Spot Welding Tips
Spot welding may be defined as a process in which the contacting metal surfaces are joined by heat generated from resistance to electric current flow. Or still more simplistically, spot welding is one of a group of resistance welding processes that involve the joining of two or more metal parts together in a localized area by the application of heat and pressure. Work-pieces are held together under pressure exerted by electrodes. Typically the process uses two copper alloy electrodes to concentrate welding current into a small spot and to simultaneously clamp the sheets together.
The amount of energy is chosen to match the sheet's material properties, its thickness, and type of electrodes. It is to be noted that applying too little energy will not melt the metal or mean a poor weld. Applying too much energy will overmelt metal and make a hole rather than a weld. Electrodes used in spot welding can vary greatly with different applications:
- Radius style electrodes are used for high heat applications
- Electrodes with a truncated tip are for high pressure,
- Eccentric electrodes for welding corners
- Offset eccentric tips for reaching into corners and small spaces,
- Offset truncated for reaching into the workpiece itself.
Projection welding is a modification of spot welding and is frequently used to join crossed wires and bars.
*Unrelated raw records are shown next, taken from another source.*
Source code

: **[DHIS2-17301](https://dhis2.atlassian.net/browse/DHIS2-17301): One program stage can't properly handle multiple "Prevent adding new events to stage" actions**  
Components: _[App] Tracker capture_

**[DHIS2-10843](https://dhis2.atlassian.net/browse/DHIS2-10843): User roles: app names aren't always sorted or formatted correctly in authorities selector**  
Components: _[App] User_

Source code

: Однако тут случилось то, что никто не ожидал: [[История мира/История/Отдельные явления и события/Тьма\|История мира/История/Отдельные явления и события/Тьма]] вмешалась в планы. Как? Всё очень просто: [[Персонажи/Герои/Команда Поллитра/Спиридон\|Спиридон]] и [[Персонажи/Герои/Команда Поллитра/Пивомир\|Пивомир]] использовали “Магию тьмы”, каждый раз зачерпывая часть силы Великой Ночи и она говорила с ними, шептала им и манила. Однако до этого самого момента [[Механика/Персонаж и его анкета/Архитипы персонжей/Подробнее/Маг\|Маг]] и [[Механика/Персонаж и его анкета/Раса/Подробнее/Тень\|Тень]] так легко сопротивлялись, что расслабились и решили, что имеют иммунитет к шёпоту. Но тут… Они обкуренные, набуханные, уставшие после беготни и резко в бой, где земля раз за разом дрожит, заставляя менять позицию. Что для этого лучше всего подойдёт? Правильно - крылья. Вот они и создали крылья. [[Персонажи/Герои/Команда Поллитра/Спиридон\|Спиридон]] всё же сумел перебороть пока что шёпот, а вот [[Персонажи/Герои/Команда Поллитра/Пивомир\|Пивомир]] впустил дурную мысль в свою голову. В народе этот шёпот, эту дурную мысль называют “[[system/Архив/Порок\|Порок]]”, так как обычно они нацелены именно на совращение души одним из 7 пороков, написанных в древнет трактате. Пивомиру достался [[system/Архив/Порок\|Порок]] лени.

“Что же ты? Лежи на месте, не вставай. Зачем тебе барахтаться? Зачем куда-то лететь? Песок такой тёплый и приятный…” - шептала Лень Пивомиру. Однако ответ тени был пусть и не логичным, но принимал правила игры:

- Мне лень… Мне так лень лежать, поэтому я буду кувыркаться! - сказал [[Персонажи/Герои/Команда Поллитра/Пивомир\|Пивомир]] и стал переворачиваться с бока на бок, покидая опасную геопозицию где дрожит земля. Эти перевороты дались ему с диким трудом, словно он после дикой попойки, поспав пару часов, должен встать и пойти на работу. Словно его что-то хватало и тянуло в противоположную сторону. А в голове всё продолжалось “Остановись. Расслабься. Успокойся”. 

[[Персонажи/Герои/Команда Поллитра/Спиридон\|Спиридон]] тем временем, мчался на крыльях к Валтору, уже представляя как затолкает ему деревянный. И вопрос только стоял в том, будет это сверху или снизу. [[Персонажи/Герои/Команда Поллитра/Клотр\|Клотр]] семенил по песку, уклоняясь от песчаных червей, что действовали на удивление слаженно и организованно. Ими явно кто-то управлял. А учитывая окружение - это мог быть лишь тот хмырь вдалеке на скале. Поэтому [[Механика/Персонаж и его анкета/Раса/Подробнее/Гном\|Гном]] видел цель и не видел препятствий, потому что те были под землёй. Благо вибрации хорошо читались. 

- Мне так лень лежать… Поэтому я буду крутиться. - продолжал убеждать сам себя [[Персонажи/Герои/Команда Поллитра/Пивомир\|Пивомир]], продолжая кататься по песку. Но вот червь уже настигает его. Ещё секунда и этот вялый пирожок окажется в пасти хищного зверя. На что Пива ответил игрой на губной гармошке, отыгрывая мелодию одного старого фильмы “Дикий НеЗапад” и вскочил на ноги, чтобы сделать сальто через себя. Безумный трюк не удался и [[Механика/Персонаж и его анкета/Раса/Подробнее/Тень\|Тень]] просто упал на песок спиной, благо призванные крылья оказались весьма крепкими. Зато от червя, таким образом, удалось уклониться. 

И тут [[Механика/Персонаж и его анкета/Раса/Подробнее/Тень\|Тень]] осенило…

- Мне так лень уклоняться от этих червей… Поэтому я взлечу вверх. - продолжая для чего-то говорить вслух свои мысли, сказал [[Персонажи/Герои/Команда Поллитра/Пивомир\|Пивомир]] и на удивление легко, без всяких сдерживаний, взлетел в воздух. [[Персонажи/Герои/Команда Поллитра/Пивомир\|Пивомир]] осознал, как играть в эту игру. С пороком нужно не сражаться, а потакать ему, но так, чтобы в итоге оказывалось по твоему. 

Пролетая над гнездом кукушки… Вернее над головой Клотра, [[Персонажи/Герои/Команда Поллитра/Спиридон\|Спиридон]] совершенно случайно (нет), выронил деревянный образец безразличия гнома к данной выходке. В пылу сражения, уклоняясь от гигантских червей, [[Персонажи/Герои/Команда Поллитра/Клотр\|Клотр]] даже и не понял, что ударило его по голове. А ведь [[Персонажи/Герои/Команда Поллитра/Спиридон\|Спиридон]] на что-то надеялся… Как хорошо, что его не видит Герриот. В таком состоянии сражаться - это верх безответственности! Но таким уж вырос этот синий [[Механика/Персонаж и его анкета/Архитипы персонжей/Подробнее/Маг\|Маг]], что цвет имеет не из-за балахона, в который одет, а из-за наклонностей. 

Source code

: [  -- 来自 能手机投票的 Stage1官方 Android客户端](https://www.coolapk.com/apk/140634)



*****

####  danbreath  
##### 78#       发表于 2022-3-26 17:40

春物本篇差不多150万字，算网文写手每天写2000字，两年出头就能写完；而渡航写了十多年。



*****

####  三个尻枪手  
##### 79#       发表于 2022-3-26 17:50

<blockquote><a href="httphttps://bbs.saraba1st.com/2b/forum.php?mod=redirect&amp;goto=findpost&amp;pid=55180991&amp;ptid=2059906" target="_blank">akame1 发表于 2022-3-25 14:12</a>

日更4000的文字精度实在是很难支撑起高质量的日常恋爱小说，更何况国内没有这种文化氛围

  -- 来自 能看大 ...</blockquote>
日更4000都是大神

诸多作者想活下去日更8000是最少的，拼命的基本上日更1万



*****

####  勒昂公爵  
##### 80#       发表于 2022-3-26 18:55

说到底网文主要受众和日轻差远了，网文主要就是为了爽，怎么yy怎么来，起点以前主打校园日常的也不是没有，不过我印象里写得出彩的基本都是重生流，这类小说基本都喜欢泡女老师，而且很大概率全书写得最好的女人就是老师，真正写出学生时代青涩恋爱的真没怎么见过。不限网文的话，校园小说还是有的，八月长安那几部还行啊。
Experts say that spot welding is one of the oldest welding processes and spot welding can be used on very thin foils but is rarely used on metals above 6mm thickness. High quality welds can also be made in stainless steels, nickel alloys, aluminum alloys and titanium for aerospace applications. Spot welding indeed offers a number of advantages over other welding techniques, such as high speed, ease of automation and energy efficiency.
It should be borene in mind that spot welding can be extremely perilous as large amounts of current and heat are involved. The welder must make sure to clamp the electrodes tightly, protect the eyes from the intense light that emanates and protect the hands because the workpiece can get very hot during welding. The other safety hazards are - the risk of crushing fingers or hands, the likely burn problems and possible eye injury from splash metal.
Automatic spot welding entails specific demands on resistance welding equipment. Often, equipment must be specially designed and appropriate welding procedures developed to meet robot welding requirements. Welding robots are of course available in various sizes, rated by payload capacity and reach. A spot welding gun applies needed pressure and current to the sheets to be welded. There are different types of welding guns available, to be used for different applications.
There are some critical areas of spot welding where further researches are called for. The automotive industry is greatly interested in high strength and ultra-high strength steels, coated steels and aluminum alloys that can have welding problems. Although the problems are understood, further improvements in welding and electrode lives are still causing concern. There are also limitations in the ability of spot welding to join sheet to tube, which need to be addressed.